The averment in the said paragraph 7 of the statement of claim, taken together with other paragraphs of the Plaintiffs/Appellants pleadings might not have been elegantly drafted, but they seem to suggest to me that the Plaintiffs/Appellants have some explanations to make as to the time when the cause of action arose.

In other words, it is the duty of the trial Court where the date when cause of action arose Is disputed not to determine it as a question of fact until evidence has been called on the issue.

In the Instant case, it is my considered opinion that the learned trial Judge would have called evidence to determine when the cause of action arose. In similar circumstances, the Court of Appeal (Ilorin Division) in the case of Alhaji Ibrahim Shuaib Kasandubu & 1 or vs. Ultimate Petroleum Ltd & 1 or (2008) 7 NWLR (pt 1086) 274 at 302 per Ogunwumiju JCA had this to say.

“Since there was no clear Indication of when the cause of action arose or when possession was lost by the appellants in their statement of claim, the issue of time frame on which issues are joined in the pleadings must go to trial and a proper finding of fact made by the trial court after considering evidence before him.

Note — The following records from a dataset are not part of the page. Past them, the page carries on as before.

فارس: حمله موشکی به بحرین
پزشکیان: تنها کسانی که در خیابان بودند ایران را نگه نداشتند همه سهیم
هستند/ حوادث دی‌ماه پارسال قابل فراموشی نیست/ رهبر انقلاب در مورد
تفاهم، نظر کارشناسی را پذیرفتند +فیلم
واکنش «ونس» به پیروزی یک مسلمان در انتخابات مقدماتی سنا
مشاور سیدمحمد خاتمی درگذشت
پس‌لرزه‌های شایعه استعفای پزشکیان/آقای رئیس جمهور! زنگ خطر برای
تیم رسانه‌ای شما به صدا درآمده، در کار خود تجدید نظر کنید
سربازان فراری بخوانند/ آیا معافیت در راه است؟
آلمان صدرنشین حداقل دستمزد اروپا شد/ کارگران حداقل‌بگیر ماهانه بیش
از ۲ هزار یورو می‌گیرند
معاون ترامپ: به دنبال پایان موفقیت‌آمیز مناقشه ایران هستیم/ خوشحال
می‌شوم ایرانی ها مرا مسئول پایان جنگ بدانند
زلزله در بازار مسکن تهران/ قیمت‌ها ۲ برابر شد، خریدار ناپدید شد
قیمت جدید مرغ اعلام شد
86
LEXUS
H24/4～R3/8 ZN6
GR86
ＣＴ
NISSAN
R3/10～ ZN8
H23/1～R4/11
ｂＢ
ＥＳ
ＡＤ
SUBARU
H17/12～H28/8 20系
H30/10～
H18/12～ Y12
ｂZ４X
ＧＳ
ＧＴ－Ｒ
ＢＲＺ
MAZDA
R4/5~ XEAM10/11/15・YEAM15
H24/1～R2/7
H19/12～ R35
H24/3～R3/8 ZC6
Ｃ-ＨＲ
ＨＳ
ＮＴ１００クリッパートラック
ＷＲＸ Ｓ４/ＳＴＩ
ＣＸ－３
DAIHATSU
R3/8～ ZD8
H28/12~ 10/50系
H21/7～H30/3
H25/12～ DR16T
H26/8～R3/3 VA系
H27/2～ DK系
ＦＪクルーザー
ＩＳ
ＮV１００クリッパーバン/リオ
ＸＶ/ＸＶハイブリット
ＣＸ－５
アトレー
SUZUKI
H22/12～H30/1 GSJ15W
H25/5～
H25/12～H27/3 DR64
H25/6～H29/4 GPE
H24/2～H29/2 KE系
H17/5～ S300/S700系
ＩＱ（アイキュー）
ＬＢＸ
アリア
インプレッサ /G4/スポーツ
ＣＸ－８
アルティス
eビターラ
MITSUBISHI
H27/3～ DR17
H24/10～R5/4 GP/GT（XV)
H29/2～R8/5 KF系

With respect, the learned trial Judge ought not to have upheld the plea of limitation when there was no clear evidence of when the cause of action arose from the writ of summons and statement of claim- the only process he was obliged to consider”

Similarly, in the instant case, the learned trial Judge was in error to have fixed the time the cause of action arose as 1976, when in fact, it was not clear from the averments in the Appellants pleadings that the cause of action actually arose on that date.

From the above, the sole issue for determination in this appeal is resolved in favour of the Appellants. The appeal is meritorious and it succeeds. The Judgment of Okoi Itam, J. on the Plaintiffs claims in Suit No HC/219/2006 delivered on 26th July, 2007 is hereby set aside. The Plaintiffs claims in Suit No. HC/219/2006 is accordingly remitted to the Honourable the Chief Judge of Cross River State for assignment to another Judge other than Okoi Itam, J. for trial de novo.

For the avoidance of doubt, as there was no appeal on the learned trial Judge’s dismissal of the counter claim of the Defendants/Respondents, the order of dismissal of the Defendants/Respondents counter-claim remains.

There shall be cost of N10,000.00 in favour of the Appellants as against the Respondents.